Yat-Kha

Vsevolod Pudovkin's 1928 silent film masterpiece, Storm Over Asia, is, among other things, a brilliant piece of propaganda. Set in Mongolia, circa 1918, during a British occupation, the film bounces brilliantly from breathtaking scenery to tight narrative and intense drama. Yet, until 2001, when England's Film Preservation Associates and BFI collections restored it to its original 128 minutes, only butchered video copies could be found. So it made perfect sense when the film, on its 13-city U.S. tour, was supported by the live accompaniment of Tuvan avant-traditional misfits, Yat-Kha.

The tour was the group's first-ever visit to the States, and their music was a revelation. Because of the semi-improvisatory nature of Yat-Kha's accompaniment, the soundtrack gave them the opportunity to roam sonically over the terrain near their own homeland, cranking out stormy, rumbling drones of overtone singing and occasionally slipping into guitar driven snippets of "In-a-Gadda-Da-Vida", or whatever other western rock anthem they felt appropriate. In so doing, they espoused a revolution in Central Asian music to match the politics of the film.
■ ■ ■ ■ ■ ■ ■
● **Work to complete**
1. Using the Yat-Kha text, say whether each statement agrees with it: (a) The film is set in Mongolia around 1918. (b) The film was restored to its full length in 1928. (c) The U.S. tour was Yat-Kha's second visit to the States. For each, answer yes or no and quote the deciding words.
2. Recast the paragraph of the Yat-Kha text that begins "The tour was the group's first-ever visit" as a short bulleted list that keeps its main facts.
The rows play no part in this work.
■ ■ ■ ■ ■ ■ ■
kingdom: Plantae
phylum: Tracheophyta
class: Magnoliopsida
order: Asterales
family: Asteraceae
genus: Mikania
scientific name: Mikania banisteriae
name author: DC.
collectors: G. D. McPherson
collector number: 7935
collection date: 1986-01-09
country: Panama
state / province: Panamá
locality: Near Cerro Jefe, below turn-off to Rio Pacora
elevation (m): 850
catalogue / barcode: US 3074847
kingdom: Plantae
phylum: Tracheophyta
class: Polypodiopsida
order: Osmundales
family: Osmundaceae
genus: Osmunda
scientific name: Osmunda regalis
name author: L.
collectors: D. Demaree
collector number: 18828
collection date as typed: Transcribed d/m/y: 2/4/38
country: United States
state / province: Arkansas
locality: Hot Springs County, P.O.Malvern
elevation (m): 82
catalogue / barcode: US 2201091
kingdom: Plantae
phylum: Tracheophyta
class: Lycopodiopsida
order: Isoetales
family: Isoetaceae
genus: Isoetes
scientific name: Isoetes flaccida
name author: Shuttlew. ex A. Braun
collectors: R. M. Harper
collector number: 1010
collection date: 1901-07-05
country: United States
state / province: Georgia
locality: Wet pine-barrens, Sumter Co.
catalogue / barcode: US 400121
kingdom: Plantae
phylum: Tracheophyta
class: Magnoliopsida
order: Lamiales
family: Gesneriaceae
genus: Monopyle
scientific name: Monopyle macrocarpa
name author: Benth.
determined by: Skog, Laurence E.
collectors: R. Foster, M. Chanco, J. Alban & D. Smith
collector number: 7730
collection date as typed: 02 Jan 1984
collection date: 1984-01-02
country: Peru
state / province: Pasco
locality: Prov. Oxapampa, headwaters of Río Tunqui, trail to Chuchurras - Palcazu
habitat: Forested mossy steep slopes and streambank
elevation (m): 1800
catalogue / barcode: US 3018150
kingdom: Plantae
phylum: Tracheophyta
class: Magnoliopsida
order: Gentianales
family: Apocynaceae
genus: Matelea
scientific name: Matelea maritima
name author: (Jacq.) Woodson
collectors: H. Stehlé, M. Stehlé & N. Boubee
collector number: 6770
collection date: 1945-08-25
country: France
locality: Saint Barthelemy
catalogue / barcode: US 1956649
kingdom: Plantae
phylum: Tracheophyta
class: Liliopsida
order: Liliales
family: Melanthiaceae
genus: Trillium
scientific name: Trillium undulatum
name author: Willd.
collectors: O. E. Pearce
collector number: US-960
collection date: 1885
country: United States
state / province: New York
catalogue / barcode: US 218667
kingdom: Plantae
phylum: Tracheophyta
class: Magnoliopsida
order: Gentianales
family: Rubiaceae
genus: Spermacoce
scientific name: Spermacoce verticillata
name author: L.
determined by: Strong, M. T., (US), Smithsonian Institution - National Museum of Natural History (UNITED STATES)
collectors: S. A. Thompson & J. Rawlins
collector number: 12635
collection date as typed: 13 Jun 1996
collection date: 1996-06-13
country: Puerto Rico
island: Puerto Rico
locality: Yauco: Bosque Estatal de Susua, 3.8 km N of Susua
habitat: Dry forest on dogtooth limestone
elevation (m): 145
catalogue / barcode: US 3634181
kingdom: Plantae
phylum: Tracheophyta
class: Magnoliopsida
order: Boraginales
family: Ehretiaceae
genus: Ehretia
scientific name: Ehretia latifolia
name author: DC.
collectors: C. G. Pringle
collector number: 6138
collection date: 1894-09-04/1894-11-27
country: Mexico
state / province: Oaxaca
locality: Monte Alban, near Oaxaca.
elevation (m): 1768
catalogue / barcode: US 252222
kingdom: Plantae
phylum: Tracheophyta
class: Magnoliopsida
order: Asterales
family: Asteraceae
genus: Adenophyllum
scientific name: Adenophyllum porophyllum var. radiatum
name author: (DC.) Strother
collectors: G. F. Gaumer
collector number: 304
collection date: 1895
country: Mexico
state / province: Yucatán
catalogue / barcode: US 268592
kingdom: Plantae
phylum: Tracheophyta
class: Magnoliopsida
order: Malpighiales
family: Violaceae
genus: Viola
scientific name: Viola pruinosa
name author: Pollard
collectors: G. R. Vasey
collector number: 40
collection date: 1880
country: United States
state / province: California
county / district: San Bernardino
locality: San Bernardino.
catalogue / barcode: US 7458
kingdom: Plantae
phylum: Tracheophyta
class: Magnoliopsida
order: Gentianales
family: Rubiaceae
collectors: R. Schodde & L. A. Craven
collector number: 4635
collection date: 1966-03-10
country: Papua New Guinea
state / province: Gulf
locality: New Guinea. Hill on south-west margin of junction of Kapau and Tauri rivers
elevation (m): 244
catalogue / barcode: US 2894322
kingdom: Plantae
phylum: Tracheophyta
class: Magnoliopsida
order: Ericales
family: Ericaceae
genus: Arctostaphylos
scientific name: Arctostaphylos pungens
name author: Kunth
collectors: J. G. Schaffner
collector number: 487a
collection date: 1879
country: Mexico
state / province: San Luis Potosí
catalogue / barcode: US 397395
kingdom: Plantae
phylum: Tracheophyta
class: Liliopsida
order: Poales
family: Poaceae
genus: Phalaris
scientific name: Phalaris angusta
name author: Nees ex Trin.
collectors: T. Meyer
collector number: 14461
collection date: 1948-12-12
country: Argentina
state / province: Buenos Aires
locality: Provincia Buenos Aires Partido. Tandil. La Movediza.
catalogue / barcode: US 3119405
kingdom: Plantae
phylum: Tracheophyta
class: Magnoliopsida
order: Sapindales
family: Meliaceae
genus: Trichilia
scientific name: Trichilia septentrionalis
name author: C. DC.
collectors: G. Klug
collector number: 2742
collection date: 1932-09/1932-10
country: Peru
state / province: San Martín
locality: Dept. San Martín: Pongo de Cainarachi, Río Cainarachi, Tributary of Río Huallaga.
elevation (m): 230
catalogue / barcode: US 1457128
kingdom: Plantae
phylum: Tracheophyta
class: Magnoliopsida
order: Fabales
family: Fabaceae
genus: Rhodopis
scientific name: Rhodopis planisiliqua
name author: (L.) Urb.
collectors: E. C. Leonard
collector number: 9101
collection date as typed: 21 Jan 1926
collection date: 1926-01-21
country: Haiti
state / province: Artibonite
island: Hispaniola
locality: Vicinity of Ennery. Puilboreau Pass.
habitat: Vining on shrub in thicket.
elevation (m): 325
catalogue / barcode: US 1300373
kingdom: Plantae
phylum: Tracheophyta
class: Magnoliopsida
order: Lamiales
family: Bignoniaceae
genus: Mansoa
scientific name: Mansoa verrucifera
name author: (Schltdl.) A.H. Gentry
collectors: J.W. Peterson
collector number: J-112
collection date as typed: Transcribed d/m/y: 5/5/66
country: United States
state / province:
■ ■ ■ ■ ■ ■ ■
● **Outputs**
1.
(a) Yes: "Set in Mongolia, circa 1918, during a British occupation"
(b) No: "until 2001, when England's Film Preservation Associates and BFI collections restored it to its original 128 minutes"
(c) No: "The tour was the group's first-ever visit to the States"

2.
- The tour was Yat-Kha's first-ever visit to the States, and their music was a revelation.
- Their accompaniment was semi-improvisatory, so they could roam sonically over the terrain near their homeland.
- They produced stormy, rumbling drones of overtone singing.
- They sometimes slipped into guitar-driven snippets of "In-a-Gadda-Da-Vida" or other western rock anthems.
- In this way they espoused a revolution in Central Asian music to match the film's politics.